Abstract Search

ISEF | Projects Database | Finalist Abstract

Back to Search Results | Print PDF

A Novel Transformer-Based Deep Learning Pipeline for Multilingual Fake News Detection

Booth Id:
ROBO024T

Category:
Robotics and Intelligent Machines

Year:
2023

Finalist Names:
Agras, Kagan (School: METU Development Foundation Private High School)
Atay, Begum (School: METU Development Foundation Private High School)

Abstract:
The emergence of extensive amounts of fake news on the internet made real-time fake news detection (FND) through computational tools a necessity. However, the non-availability of annotated data and language-specific processing tools significantly undermines the application of FND in low-resource languages.
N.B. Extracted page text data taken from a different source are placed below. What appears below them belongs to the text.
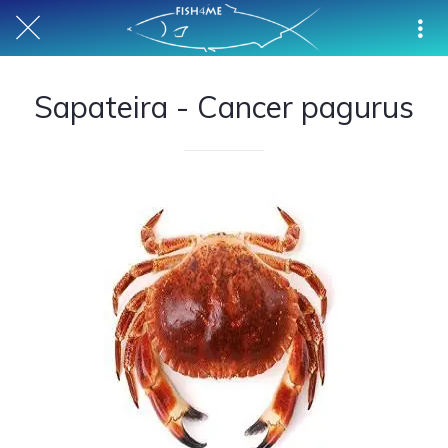
Sapateira - Cancer pagurus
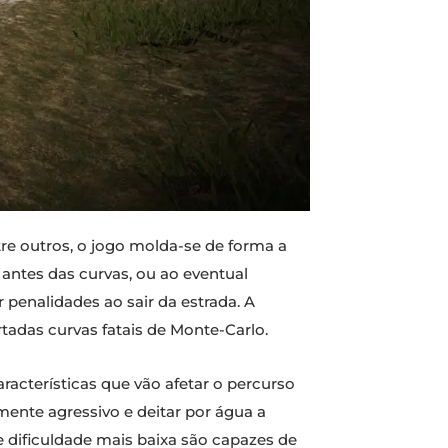
tre outros, o jogo molda-se de forma a
antes das curvas, ou ao eventual
 penalidades ao sair da estrada. A
tadas curvas fatais de Monte-Carlo.
acterísticas que vão afetar o percurso
mente agressivo e deitar por água a
dificuldade mais baixa são capazes de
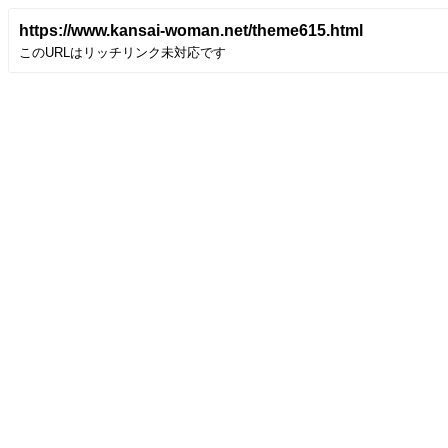
https://www.kansai-woman.net/theme615.html
このURLはリッチリンク未対応です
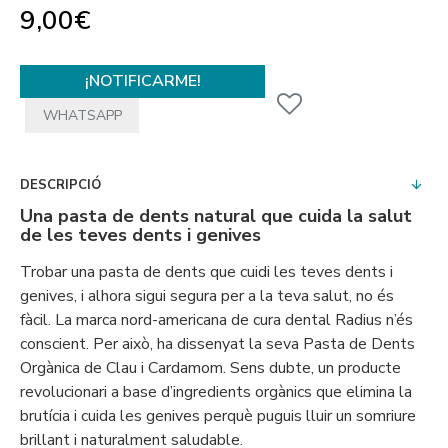
9,00€
¡NOTIFICARME!
WHATSAPP
DESCRIPCIÓ
Una pasta de dents natural que cuida la salut
de les teves dents i genives
Trobar una pasta de dents que cuidi les teves dents i
genives, i alhora sigui segura per a la teva salut, no és
fàcil. La marca nord-americana de cura dental Radius n’és
conscient. Per això, ha dissenyat la seva Pasta de Dents
Orgànica de Clau i Cardamom. Sens dubte, un producte
revolucionari a base d’ingredients orgànics que elimina la
brutícia i cuida les genives perquè puguis lluir un somriure
brillant i naturalment saludable.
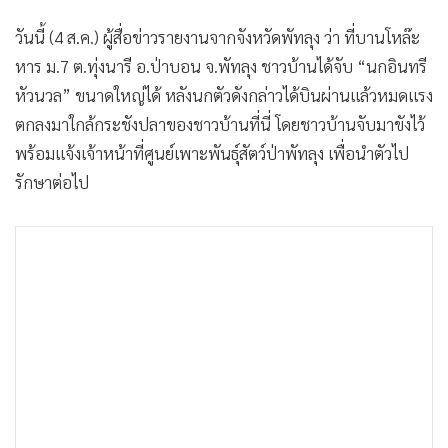
•
เกม
วันนี้ (4 ส.ค.) ผู้สื่อข่าวรายงานจากจังหวัดพัทลุง ว่า ที่บานโหล๊ะ
•
วิทยาศาสตร์
หาร ม.7 ต.ทุ่งนารี อ.ป่าบอน จ.พัทลุง ชาวบ้านได้จับ “นกอินทรี
•
SMEs
หัวนวล” ขนาดใหญ่ได้ หลังนกตัวดังกล่าวได้บินผ่านแล้วหมดแรง
•
หุ้น
ตกลงมาใกล้กระชังปลาของชาวบ้านที่นี่ โดยชาวบ้านจับมาขังไว้
•
อินโดจีน
พร้อมแจ้งเจ้าหน้าที่ศูนย์เพาะพันธุ์สัตว์ป่าพัทลุง เพื่อนำตัวไป
•
กองทุนรวม
รักษาต่อไป
•
Celeb Online
•
Factcheck
•
ญี่ปุ่น
•
News1
•
Gotomanager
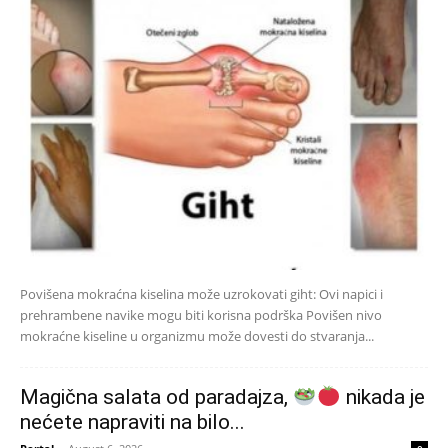
Povišena mokraćna kiselina može uzrokovati giht: Ovi napici i
prehrambene navike mogu biti korisna podrška Povišen nivo
mokraćne kiseline u organizmu može dovesti do stvaranja...
Magična salata od paradajza,
nikada je
nećete napraviti na bilo...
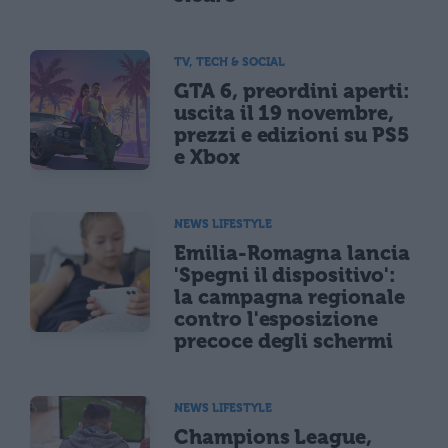
TV, TECH & SOCIAL
GTA 6, preordini aperti:
uscita il 19 novembre,
prezzi e edizioni su PS5
e Xbox
NEWS LIFESTYLE
Emilia-Romagna lancia
'Spegni il dispositivo':
la campagna regionale
contro l'esposizione
precoce degli schermi
NEWS LIFESTYLE
Champions League,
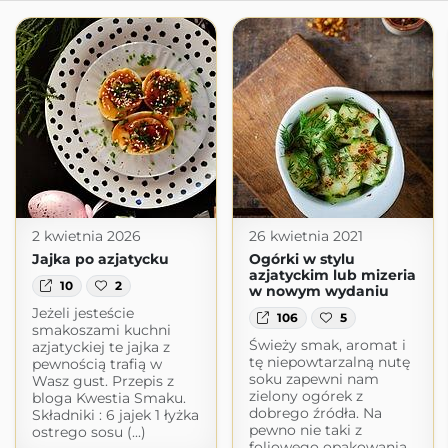
2 kwietnia 2026
26 kwietnia 2021
Jajka po azjatycku
Ogórki w stylu
azjatyckim lub mizeria
10
2
w nowym wydaniu
Jeżeli jesteście
106
5
smakoszami kuchni
Świeży smak, aromat i
azjatyckiej te jajka z
tę niepowtarzalną nutę
pewnością trafią w
soku zapewni nam
Wasz gust. Przepis z
zielony ogórek z
bloga Kwestia Smaku.
dobrego źródła. Na
Składniki : 6 jajek 1 łyżka
pewno nie taki z
ostrego sosu (...)
foliowego opakowania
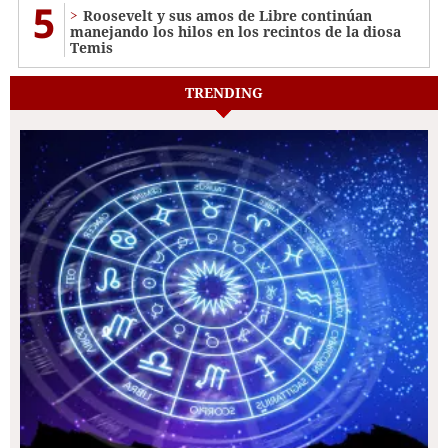
5
Roosevelt y sus amos de Libre continúan
manejando los hilos en los recintos de la diosa
Temis
TRENDING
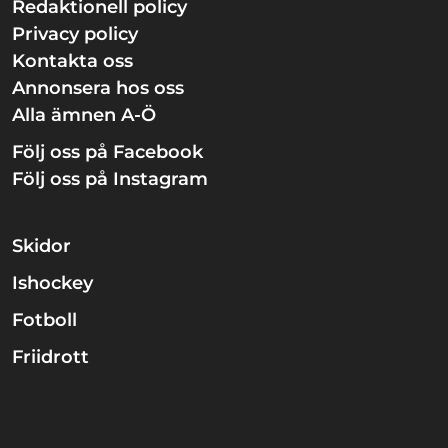
Redaktionell policy
Privacy policy
Kontakta oss
Annonsera hos oss
Alla ämnen A-Ö
Följ oss på Facebook
Följ oss på Instagram
Skidor
Ishockey
Fotboll
Friidrott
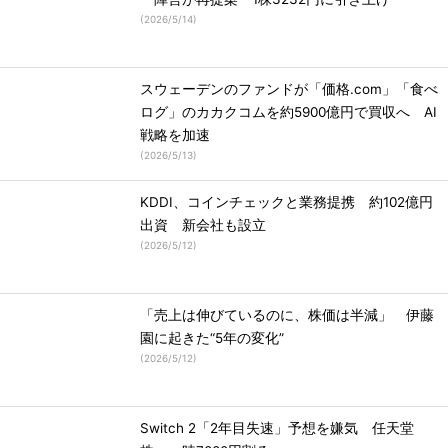
(
2026/5/14
)
スウェーデンのファンドが「価格.com」「食べ
ログ」のカカクコムを約5900億円で買収へ AI
戦略を加速
(
2026/5/13
)
KDDI、コインチェックと業務提携 約102億円
出資 新会社も設立
(
2026/5/12
)
「売上は伸びているのに、株価は半減」 伊藤
園に起きた“5年の変化”
(
2026/5/12
)
Switch 2「2年目失速」予想を嫌気 任天堂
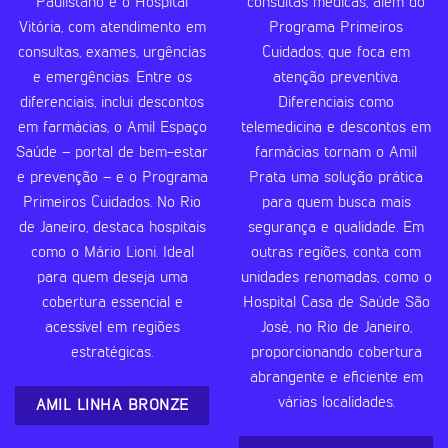
Paulistano e o Hospital
consultas médicas, além do
Vitória, com atendimento em
Programa Primeiros
consultas, exames, urgências
Cuidados, que foca em
e emergências. Entre os
atenção preventiva.
diferenciais, inclui descontos
Diferenciais como
em farmácias, o Amil Espaço
telemedicina e descontos em
Saúde – portal de bem-estar
farmácias tornam o Amil
e prevenção – e o Programa
Prata uma solução prática
Primeiros Cuidados. No Rio
para quem busca mais
de Janeiro, destaca hospitais
segurança e qualidade. Em
como o Mário Lioni. Ideal
outras regiões, conta com
para quem deseja uma
unidades renomadas, como o
cobertura essencial e
Hospital Casa de Saúde São
acessível em regiões
José, no Rio de Janeiro,
estratégicas.
proporcionando cobertura
abrangente e eficiente em
várias localidades.
AMIL LINHA BRONZE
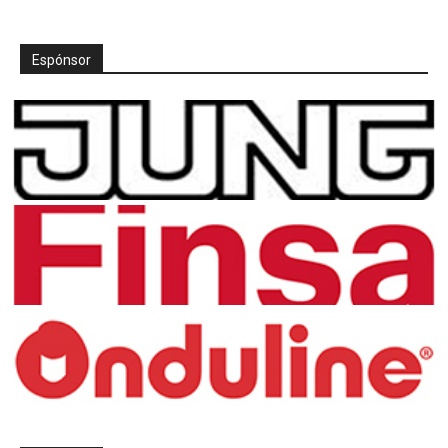
Espónsor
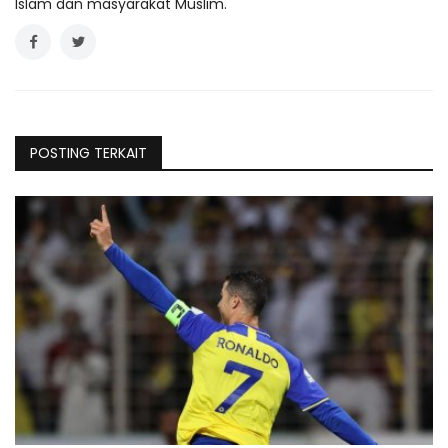
Islam dan masyarakat Muslim.
POSTING TERKAIT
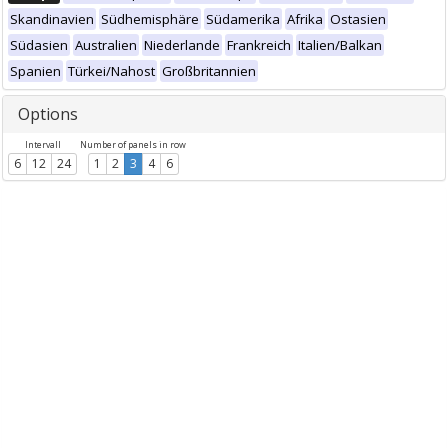
Skandinavien
Südhemisphäre
Südamerika
Afrika
Ostasien
Südasien
Australien
Niederlande
Frankreich
Italien/Balkan
Spanien
Türkei/Nahost
Großbritannien
Options
Intervall
Number of panels in row
6
12
24
1
2
3
4
6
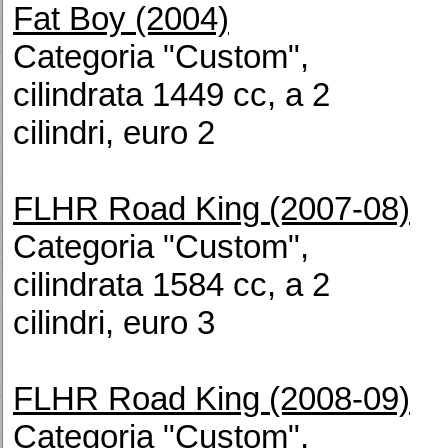
Fat Boy (2004)
Categoria "Custom",
cilindrata 1449 cc, a 2
cilindri, euro 2
FLHR Road King (2007-08)
Categoria "Custom",
cilindrata 1584 cc, a 2
cilindri, euro 3
FLHR Road King (2008-09)
Categoria "Custom",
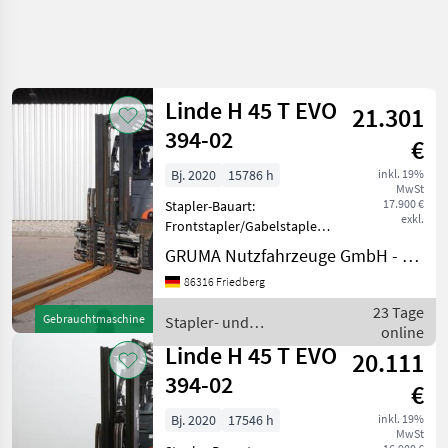
Linde H 45 T EVO
21.301
394-02
€
Bj. 2020
15786 h
inkl. 19%
MwSt
17.900 €
Stapler-Bauart:
exkl.
Frontstapler/Gabelstapler -
Fahrzeug:
GRUMA Nutzfahrzeuge GmbH - Staplertechnik
Doppelzusatzhydraulik -
86316 Friedberg
Mast:
Doppelzusatzhydraulik -
23 Tage
Gebrauchtmaschine
Stapler- und
Gabelträger -
online
Lagertechnik / Linde
Doppelpalettenklammer
Linde H 45 T EVO
20.111
DURWEN DPK45-C, Breit
394-02
€
Bj. 2020
17546 h
inkl. 19%
MwSt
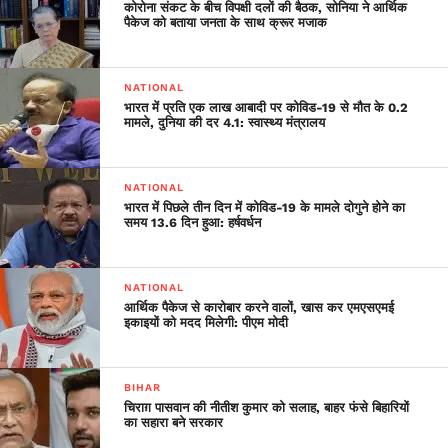
कोरोना संकट के बीच विपक्षी दलों की बैठक, सोनिया ने आर्थिक
पैकेज को बताया जनता के साथ क्रूर मजाक
NATIONAL
भारत में प्रति एक लाख आबादी पर कोविड-19 से मौत के 0.2
मामले, दुनिया की दर 4.1: स्वास्थ्य मंत्रालय
NATIONAL
भारत में पिछले तीन दिन में कोविड-19 के मामले दोगुने होने का
समय 13.6 दिन हुआ: हर्षवर्धन
NATIONAL
आर्थिक पैकेज से कारोबार करने वालों, खास कर एमएसएमई
इकाइयों को मदद मिलेगी: पीएम मोदी
BIHAR
चिराग़ पासवान की नीतीश कुमार को सलाह, बाहर फंसे बिहारियों
का सहारा बने सरकार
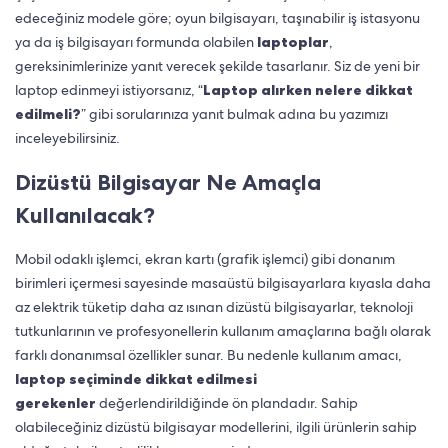
edeceğiniz modele göre; oyun bilgisayarı, taşınabilir iş istasyonu
ya da iş bilgisayarı formunda olabilen
laptoplar
,
gereksinimlerinize yanıt verecek şekilde tasarlanır. Siz de yeni bir
laptop edinmeyi istiyorsanız, “
Laptop alırken nelere dikkat
edilmeli?
” gibi sorularınıza yanıt bulmak adına bu yazımızı
inceleyebilirsiniz.
Dizüstü Bilgisayar Ne Amaçla
Kullanılacak?
Mobil odaklı işlemci, ekran kartı (grafik işlemci) gibi donanım
birimleri içermesi sayesinde masaüstü bilgisayarlara kıyasla daha
az elektrik tüketip daha az ısınan dizüstü bilgisayarlar, teknoloji
tutkunlarının ve profesyonellerin kullanım amaçlarına bağlı olarak
farklı donanımsal özellikler sunar. Bu nedenle kullanım amacı,
laptop seçiminde dikkat edilmesi
gerekenler
değerlendirildiğinde ön plandadır. Sahip
olabileceğiniz dizüstü bilgisayar modellerini, ilgili ürünlerin sahip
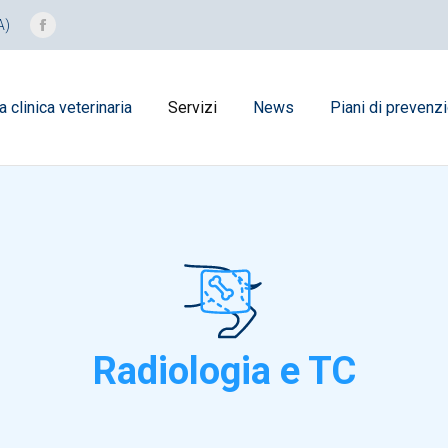
A)
Facebook
page
opens
a clinica veterinaria
Servizi
News
Piani di prevenz
in
new
window
Radiologia e TC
To address this issue, this study introduces a transformer-based pipeline that can detect fake news and expand annotated datasets in low-resource languages. 15000 news articles were translated from English to 15 different languages using Google Translate API. mBERT (multilingual Bidirectional Encoder Representations from Transformers), which was pre-trained on a corpus of 104 languages, was fine-tuned on the combined dataset and demonstrated an accuracy rate of 97%. Through cross-lingual language understanding (XLU), our model was able to learn language-independent features and outperformed monolingual models. Experiments performed on zero-shot settings indicate that our model is capable of accurately performing FND in languages that are not included in the training set, proving its effectiveness in all languages. To increase accessibility and practicality, the model is deployed on a Chrome web extension developed with Javascript. The data inputted to the web extension and the labels assigned by the model are collected in a dataset. Impractical data are removed using a filtering model. The dataset is made publicly available, which can be beneficial for future research. Overall, this study offers a novel self-expanding pipeline for FND in all languages and the expansion of annotated data in real-time, which is a significant step towards overcoming public misinformation on a global scale.